(Collected data)
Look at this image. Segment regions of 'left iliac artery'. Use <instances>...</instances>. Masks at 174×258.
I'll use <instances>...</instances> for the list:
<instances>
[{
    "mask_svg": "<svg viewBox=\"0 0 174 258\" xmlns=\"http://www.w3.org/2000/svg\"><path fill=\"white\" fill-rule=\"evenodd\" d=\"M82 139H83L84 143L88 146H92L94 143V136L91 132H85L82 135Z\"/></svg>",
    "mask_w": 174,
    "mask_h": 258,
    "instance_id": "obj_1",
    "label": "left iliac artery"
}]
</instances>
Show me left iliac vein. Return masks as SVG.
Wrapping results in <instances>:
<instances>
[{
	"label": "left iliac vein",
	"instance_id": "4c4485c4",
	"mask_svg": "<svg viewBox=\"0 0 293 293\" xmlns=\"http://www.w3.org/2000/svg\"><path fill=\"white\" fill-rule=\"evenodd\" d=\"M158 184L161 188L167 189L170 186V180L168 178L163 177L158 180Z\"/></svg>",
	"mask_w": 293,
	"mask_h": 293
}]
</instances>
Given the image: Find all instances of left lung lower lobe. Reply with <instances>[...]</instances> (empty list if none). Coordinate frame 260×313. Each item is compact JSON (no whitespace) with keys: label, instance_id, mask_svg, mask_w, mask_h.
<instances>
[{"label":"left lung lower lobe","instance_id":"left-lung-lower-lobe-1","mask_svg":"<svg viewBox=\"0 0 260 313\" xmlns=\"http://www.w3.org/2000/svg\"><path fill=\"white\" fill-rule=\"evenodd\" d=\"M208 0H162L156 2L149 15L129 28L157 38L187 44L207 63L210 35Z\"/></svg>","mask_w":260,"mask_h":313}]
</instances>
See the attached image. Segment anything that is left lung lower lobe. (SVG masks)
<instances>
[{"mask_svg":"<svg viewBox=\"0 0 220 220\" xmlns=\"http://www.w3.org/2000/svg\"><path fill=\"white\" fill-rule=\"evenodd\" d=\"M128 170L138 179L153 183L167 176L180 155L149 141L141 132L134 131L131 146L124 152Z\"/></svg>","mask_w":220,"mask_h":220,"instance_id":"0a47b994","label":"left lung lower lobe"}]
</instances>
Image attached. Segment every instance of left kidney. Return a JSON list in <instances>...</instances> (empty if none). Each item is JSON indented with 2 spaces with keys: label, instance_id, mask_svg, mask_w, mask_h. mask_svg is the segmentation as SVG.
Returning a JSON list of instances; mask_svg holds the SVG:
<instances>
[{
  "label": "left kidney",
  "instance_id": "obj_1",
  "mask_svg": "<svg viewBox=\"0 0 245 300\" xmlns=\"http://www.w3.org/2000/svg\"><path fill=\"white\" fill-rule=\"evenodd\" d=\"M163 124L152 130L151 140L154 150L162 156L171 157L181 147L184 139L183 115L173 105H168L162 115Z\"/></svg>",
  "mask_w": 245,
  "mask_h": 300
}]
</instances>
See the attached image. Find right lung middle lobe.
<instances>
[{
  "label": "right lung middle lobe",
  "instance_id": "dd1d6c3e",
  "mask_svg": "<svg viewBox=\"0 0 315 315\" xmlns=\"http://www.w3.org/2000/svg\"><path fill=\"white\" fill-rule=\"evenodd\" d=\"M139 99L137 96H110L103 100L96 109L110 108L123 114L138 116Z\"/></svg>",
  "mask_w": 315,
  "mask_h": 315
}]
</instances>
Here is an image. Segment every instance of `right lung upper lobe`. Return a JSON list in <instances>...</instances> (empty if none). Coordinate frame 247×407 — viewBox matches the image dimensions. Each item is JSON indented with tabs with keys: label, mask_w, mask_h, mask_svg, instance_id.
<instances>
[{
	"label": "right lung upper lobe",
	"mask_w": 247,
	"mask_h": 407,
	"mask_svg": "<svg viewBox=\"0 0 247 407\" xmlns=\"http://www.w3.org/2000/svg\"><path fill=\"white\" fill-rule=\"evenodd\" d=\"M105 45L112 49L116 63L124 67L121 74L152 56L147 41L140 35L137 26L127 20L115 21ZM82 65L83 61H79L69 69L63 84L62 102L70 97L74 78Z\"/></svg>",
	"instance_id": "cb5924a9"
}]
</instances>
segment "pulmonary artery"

Task description: Reproduce every row above word for word, changing nothing.

Answer to this problem:
Look at this image. Segment regions of 'left iliac artery'. Use <instances>...</instances>. Masks at 174×258.
I'll use <instances>...</instances> for the list:
<instances>
[{
    "mask_svg": "<svg viewBox=\"0 0 174 258\" xmlns=\"http://www.w3.org/2000/svg\"><path fill=\"white\" fill-rule=\"evenodd\" d=\"M82 139H83L84 143L88 146H92L94 143V136L91 132H85L82 135Z\"/></svg>",
    "mask_w": 174,
    "mask_h": 258,
    "instance_id": "obj_1",
    "label": "left iliac artery"
}]
</instances>
Show me left iliac vein. Return masks as SVG.
Wrapping results in <instances>:
<instances>
[{
	"label": "left iliac vein",
	"instance_id": "4c4485c4",
	"mask_svg": "<svg viewBox=\"0 0 293 293\" xmlns=\"http://www.w3.org/2000/svg\"><path fill=\"white\" fill-rule=\"evenodd\" d=\"M158 184L161 188L167 189L170 186V180L168 178L163 177L158 180Z\"/></svg>",
	"mask_w": 293,
	"mask_h": 293
}]
</instances>
Given the image: Find all instances of left lung lower lobe. Reply with <instances>[...]</instances> (empty list if none). Coordinate frame 260×313. Each item is compact JSON (no whitespace) with keys: label, instance_id, mask_svg, mask_w, mask_h.
<instances>
[{"label":"left lung lower lobe","instance_id":"left-lung-lower-lobe-1","mask_svg":"<svg viewBox=\"0 0 260 313\" xmlns=\"http://www.w3.org/2000/svg\"><path fill=\"white\" fill-rule=\"evenodd\" d=\"M208 0H162L156 2L149 15L129 28L157 38L187 44L207 63L210 35Z\"/></svg>","mask_w":260,"mask_h":313}]
</instances>
See the attached image. Segment anything that is left lung lower lobe. (SVG masks)
<instances>
[{"mask_svg":"<svg viewBox=\"0 0 220 220\" xmlns=\"http://www.w3.org/2000/svg\"><path fill=\"white\" fill-rule=\"evenodd\" d=\"M128 170L138 179L153 183L167 176L180 155L149 141L141 132L134 131L131 146L124 152Z\"/></svg>","mask_w":220,"mask_h":220,"instance_id":"0a47b994","label":"left lung lower lobe"}]
</instances>
Image attached. Segment every instance of left kidney. Return a JSON list in <instances>...</instances> (empty if none). Each item is JSON indented with 2 spaces with keys: label, instance_id, mask_svg, mask_w, mask_h. mask_svg is the segmentation as SVG.
Returning a JSON list of instances; mask_svg holds the SVG:
<instances>
[{
  "label": "left kidney",
  "instance_id": "obj_1",
  "mask_svg": "<svg viewBox=\"0 0 245 300\" xmlns=\"http://www.w3.org/2000/svg\"><path fill=\"white\" fill-rule=\"evenodd\" d=\"M163 124L152 130L151 140L154 150L162 156L171 157L181 147L184 139L183 115L173 105H168L162 115Z\"/></svg>",
  "mask_w": 245,
  "mask_h": 300
}]
</instances>
See the attached image. Find right lung middle lobe.
<instances>
[{
  "label": "right lung middle lobe",
  "instance_id": "dd1d6c3e",
  "mask_svg": "<svg viewBox=\"0 0 315 315\" xmlns=\"http://www.w3.org/2000/svg\"><path fill=\"white\" fill-rule=\"evenodd\" d=\"M139 99L137 96H110L103 100L96 109L110 108L123 114L138 116Z\"/></svg>",
  "mask_w": 315,
  "mask_h": 315
}]
</instances>
Here is an image. Segment every instance of `right lung upper lobe`. Return a JSON list in <instances>...</instances> (empty if none). Coordinate frame 247×407 — viewBox matches the image dimensions. Each item is JSON indented with tabs with keys: label, mask_w, mask_h, mask_svg, instance_id.
<instances>
[{
	"label": "right lung upper lobe",
	"mask_w": 247,
	"mask_h": 407,
	"mask_svg": "<svg viewBox=\"0 0 247 407\" xmlns=\"http://www.w3.org/2000/svg\"><path fill=\"white\" fill-rule=\"evenodd\" d=\"M105 45L112 49L116 63L124 67L121 74L152 56L147 41L140 35L137 26L127 20L115 21ZM82 65L83 61H79L69 69L63 84L62 102L70 97L74 78Z\"/></svg>",
	"instance_id": "cb5924a9"
}]
</instances>
segment "pulmonary artery"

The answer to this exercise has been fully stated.